More and more teens say they've had serious depression, researchers reported Monday. But more are not being treated for it.
The troubling trend suggests doctors are afraid to ask about and treat depression, which is a major cause of suicide, the researchers said.
And they say it's important to find out why rates are up.
"The 12-month prevalence of major depressive episodes increased from 8.7 percent in 2005 to 11.3 percent in 2014 in adolescents and from 8.8 percent to 9.6 percent in young adults," Dr. Ramin Mojtabai of Johns Hopkins University and colleagues wrote in their report published in the journal Pediatrics.

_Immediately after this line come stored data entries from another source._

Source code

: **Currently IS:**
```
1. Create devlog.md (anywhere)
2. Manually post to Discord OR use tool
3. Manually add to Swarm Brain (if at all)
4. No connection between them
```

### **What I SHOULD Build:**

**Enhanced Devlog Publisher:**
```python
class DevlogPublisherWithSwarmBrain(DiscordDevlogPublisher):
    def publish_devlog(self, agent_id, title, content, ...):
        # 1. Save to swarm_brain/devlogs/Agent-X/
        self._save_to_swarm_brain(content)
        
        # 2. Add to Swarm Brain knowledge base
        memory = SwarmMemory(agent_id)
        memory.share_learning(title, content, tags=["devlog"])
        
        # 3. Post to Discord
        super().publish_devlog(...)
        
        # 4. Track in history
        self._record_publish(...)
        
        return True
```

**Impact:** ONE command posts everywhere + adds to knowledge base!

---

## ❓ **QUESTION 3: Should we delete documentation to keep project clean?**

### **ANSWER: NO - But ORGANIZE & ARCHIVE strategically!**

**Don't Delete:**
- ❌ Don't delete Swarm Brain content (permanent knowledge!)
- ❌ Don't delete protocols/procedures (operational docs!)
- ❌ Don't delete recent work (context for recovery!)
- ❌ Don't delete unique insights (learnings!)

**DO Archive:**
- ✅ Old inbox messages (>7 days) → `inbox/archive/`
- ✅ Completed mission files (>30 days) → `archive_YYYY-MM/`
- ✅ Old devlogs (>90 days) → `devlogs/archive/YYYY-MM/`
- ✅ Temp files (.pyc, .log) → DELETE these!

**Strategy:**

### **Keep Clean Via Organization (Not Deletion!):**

For their report, Mojtabai and colleagues looked at surveys of more than 170,000 teens and another nearly 180,000 adults aged 18 to 25.
"Each year almost one in 11 adolescents and young adults have a major depressive episode," they wrote.
"The prevalence of these episodes increased between 2005 and 2014."
Whites and especially white girls were the most vulnerable, they found. It's not clear why, but they have some guesses.
"Adolescent girls may have been exposed to a greater degree to depression risk factors in recent years," they wrote.
"For example, cyberbullying may have increased more dramatically among girls than boys. As compared with adolescent boys, adolescent girls also now use mobile phones with texting applications more frequently and intensively and problematic mobile phone use among young people has been linked to depressed mood."
Yet doctors are not reporting that they are treating more teens for depression. That suggests more teens are going without any kind of treatment, the researchers said.
In part, that may be because of fears that antidepressant drugs may increase suicide risk, although there is no clear-cut link.
It's also possible the teens are not telling anyone. They are the ones who filled out the surveys, not parents or doctors.